_Information supplied_:

━━━━━━━━━━━━━━━━━━━━

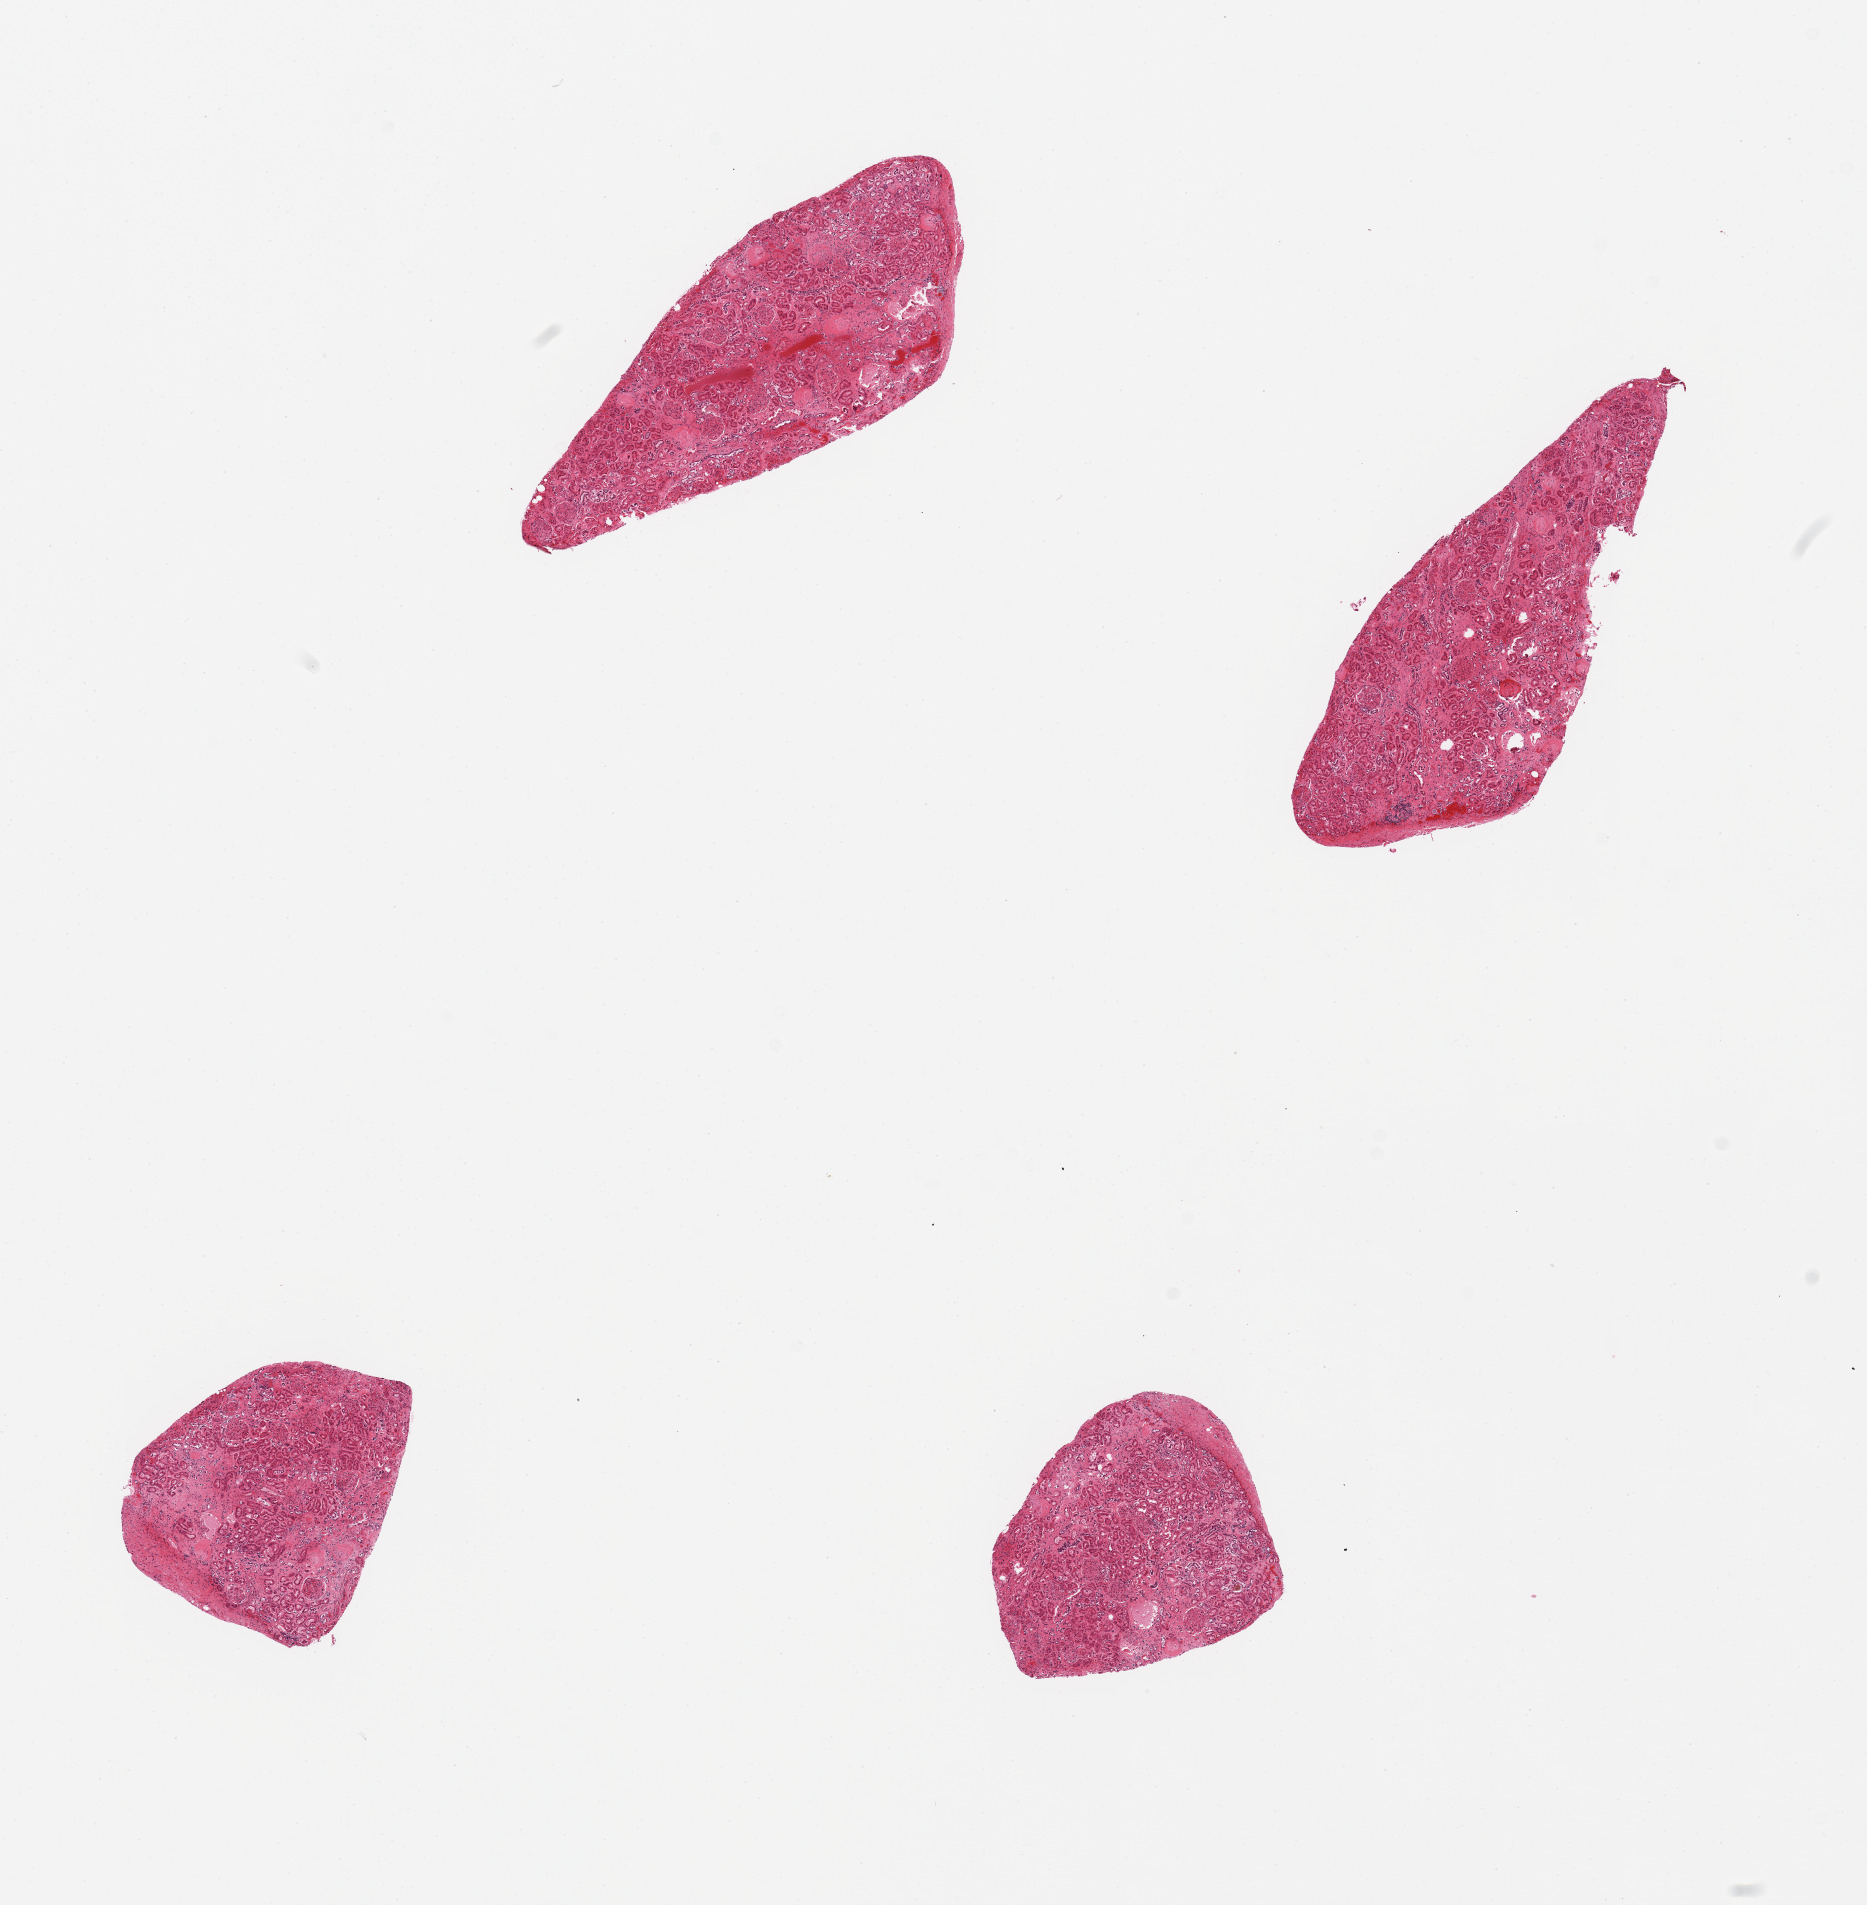
Whole-slide image, H&E stain — shown as a low-resolution overview of the whole scanned area (about 14.8 x 15.1 mm); PAXgene-fixed, paraffin-embedded tissue; target tissue: renal cortex; donor tissue sample. Male donor.
Review note (as recorded): 4 pieces, glomeruli in all sections, glomerulosclerosis.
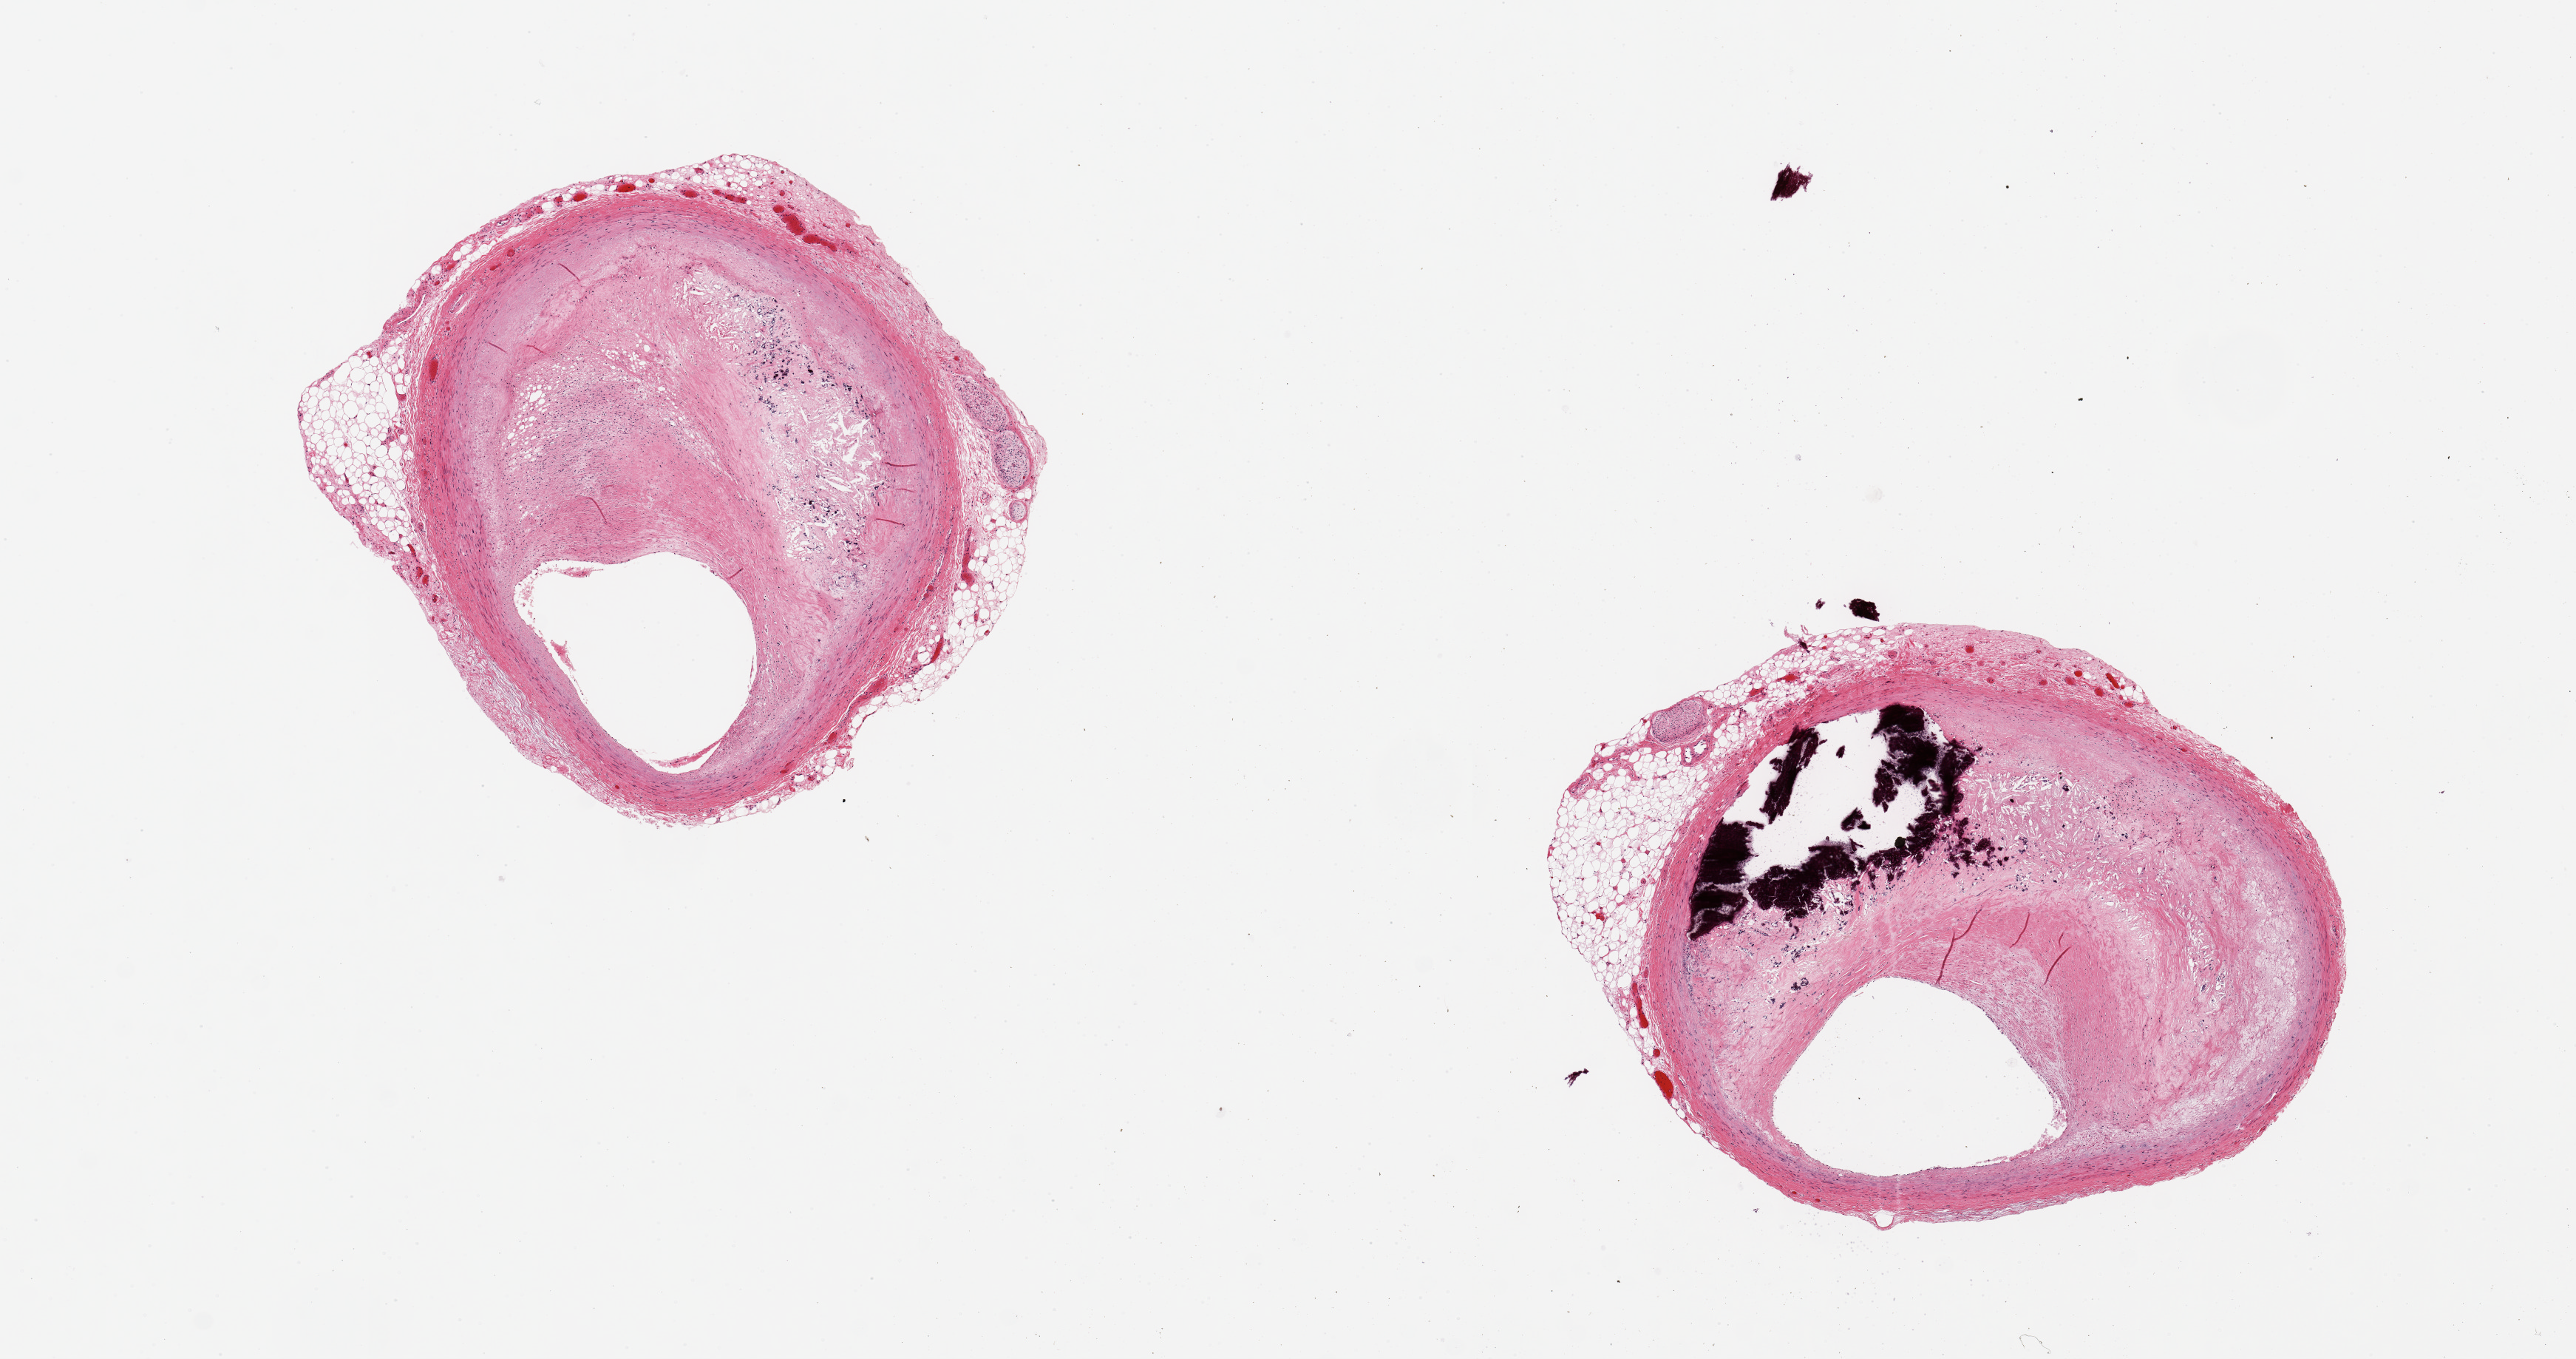
Digitized H&E-stained section, brightfield — whole scanned area (about 13.8 x 7.3 mm) shown as a low-resolution overview; PAXgene-fixed paraffin-embedded (PFPE) section; target tissue: coronary artery; tissue donor sample. Donor sex: female.
• reviewer comment on this tissue sample: 2 pieces, 3.7 & 3 mm arteries with extensive calcified atheromatous eccentric plaques occluding ~ 75% of the lumens; ~10% peripheral adipose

━━━━━━━━━━━━━━━━━━━━

Apart from the pictures, all of the data must be duplicated exactly as shown above.

_Solution_:
Whole-slide image, H&E stain — shown as a low-resolution overview of the whole scanned area (about 14.8 x 15.1 mm); PAXgene-fixed, paraffin-embedded tissue; target tissue: renal cortex; donor tissue sample. Male donor.
Review note (as recorded): 4 pieces, glomeruli in all sections, glomerulosclerosis.
Digitized H&E-stained section, brightfield — whole scanned area (about 13.8 x 7.3 mm) shown as a low-resolution overview; PAXgene-fixed paraffin-embedded (PFPE) section; target tissue: coronary artery; tissue donor sample. Donor sex: female.
• reviewer comment on this tissue sample: 2 pieces, 3.7 & 3 mm arteries with extensive calcified atheromatous eccentric plaques occluding ~ 75% of the lumens; ~10% peripheral adipose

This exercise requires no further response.